QUESTIONS ON THE MATERIAL:
[A] Print the passage from the text preprocessing page word for word, beginning at the words "df['text']=df['text'].str.lower()" and stopping after "sentence in texts)".
[B] Which packages does the text preprocessing page list?
[C] Continue the text preprocessing page from the point where it stops.

STUDY TEXT:

********

Text Preprocessing

Text Preprocessing

These are some preprocessing steps are to be performed while working on unstructured data.

Converting into lowercase:

1.Noise Removal :

    Removal of words based on the domain.

   Removal of regular expressions.

   Removal of Stopword.

2. Lexicon Normalization :

    Lemmatization.

    Stemming.

    singularization.

3. POS tagging:

4. Spell check

5. Synonyms

6. Named Entity Recognition:

Feature Engineering on text data

7. Word Embeddings


Packages: 

nltk

textblob

################################################################################

Converting into lowercase :

    Converting all the text into lowercase.

df['text']=df['text'].str.lower()

Noise Removal :

 Removal of words based on the domain .

stop_words = set(stopwords.words('english'))

stop_words.update(('may','eels','i e','rv','ades','abaca','comma','e',' e ',' g ','g','alfalfa','we','us'))

  texts = pd.Series(" ".join([w for w in sentence.split(" ") if not w in stop_words])for sentence in texts)

    Removal regular expressions &  Removal of numbers:

def noiseRemoval(st):

  st = st.replace('\n', ' ').replace('\r', '')

********

EXTRACTED DATA:

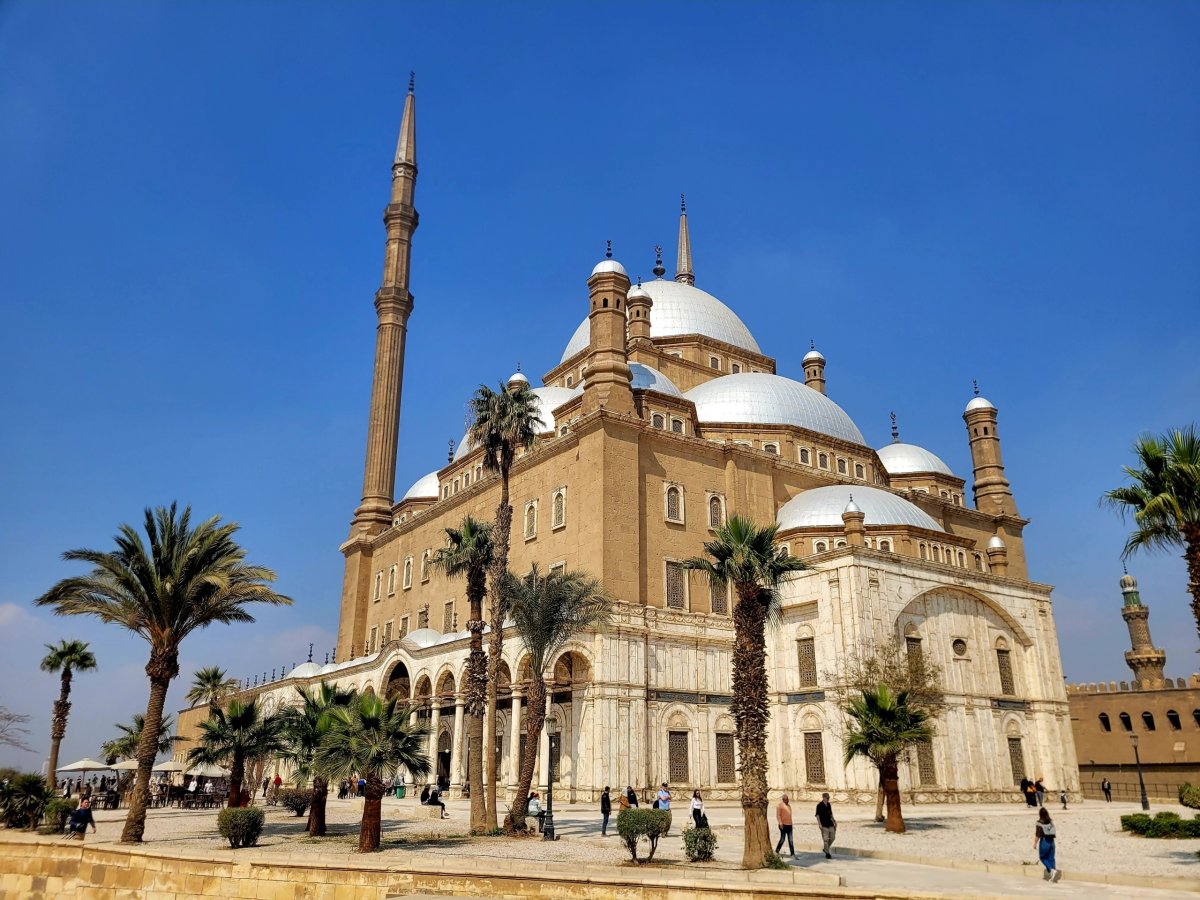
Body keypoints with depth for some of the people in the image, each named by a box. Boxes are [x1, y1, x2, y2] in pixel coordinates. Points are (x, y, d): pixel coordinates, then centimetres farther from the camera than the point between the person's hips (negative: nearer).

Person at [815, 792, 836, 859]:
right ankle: (827, 853, 7)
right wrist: (819, 824, -18)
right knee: (825, 839, -3)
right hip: (824, 825, -7)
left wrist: (834, 821, 18)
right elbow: (817, 815, -11)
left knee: (832, 838, 10)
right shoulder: (819, 805, -9)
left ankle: (825, 849, 30)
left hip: (830, 824, 7)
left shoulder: (829, 805, 11)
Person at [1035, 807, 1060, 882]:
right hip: (1051, 841, 5)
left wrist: (1035, 843, -6)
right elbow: (1053, 833, 6)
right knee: (1051, 858, 10)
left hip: (1044, 841, -5)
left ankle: (1052, 870, -8)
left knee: (1042, 857, 10)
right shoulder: (1051, 822, 4)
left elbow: (1038, 834, -12)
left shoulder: (1040, 822, -11)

********

RESULTS FOR EACH TASK:
[A]
df['text']=df['text'].str.lower()

Noise Removal :

 Removal of words based on the domain .

stop_words = set(stopwords.words('english'))

stop_words.update(('may','eels','i e','rv','ades','abaca','comma','e',' e ',' g ','g','alfalfa','we','us'))

  texts = pd.Series(" ".join([w for w in sentence.split(" ") if not w in stop_words])for sentence in texts)

[B] nltk and textblob

[C]
  st = st.replace("-", " ")

  st = st.replace("’", " ")

  st = st.replace("’s", " ")

  st = re.sub(r"[.,/?\'\"\\;:\[\]{}!@#$^()]+", " ", st, re.DOTALL|re.U|re.I)

  st = re.sub(r" [a-z0-9]{1} ", " ", st)

  st = st.replace("&","")

  return st.lower()

df['text'] = df['text'].apply(noiseRemoval)

     Removal of numbers.

df['text'] = ([i for i in df['text'] if not i.isdigit()])

       Remove unnecessary tags.

      Removal Stopword.

# Read the txt file that conatins stopwords

stopwords = set(w.rstrip() for w in open('stopwords.txt'))

# note: an alternative source of stopwords

# from nltk.corpus import stopwords

# stopwords.words('english')

# add more stopwords specific to this problem

stopwords = stopwords.union({

  'introduction', 'edition', 'series', 'application',

  'approach', 'card', 'access', 'package', 'plus', 'etext',

  'brief', 'vol', 'fundamental', 'guide', 'essential', 'printed',

  'third', 'second', 'fourth', })

def my_tokenizer(s):

  s = s.lower() # downcase

  tokens = nltk.tokenize.word_tokenize(s) # split string into words (tokens)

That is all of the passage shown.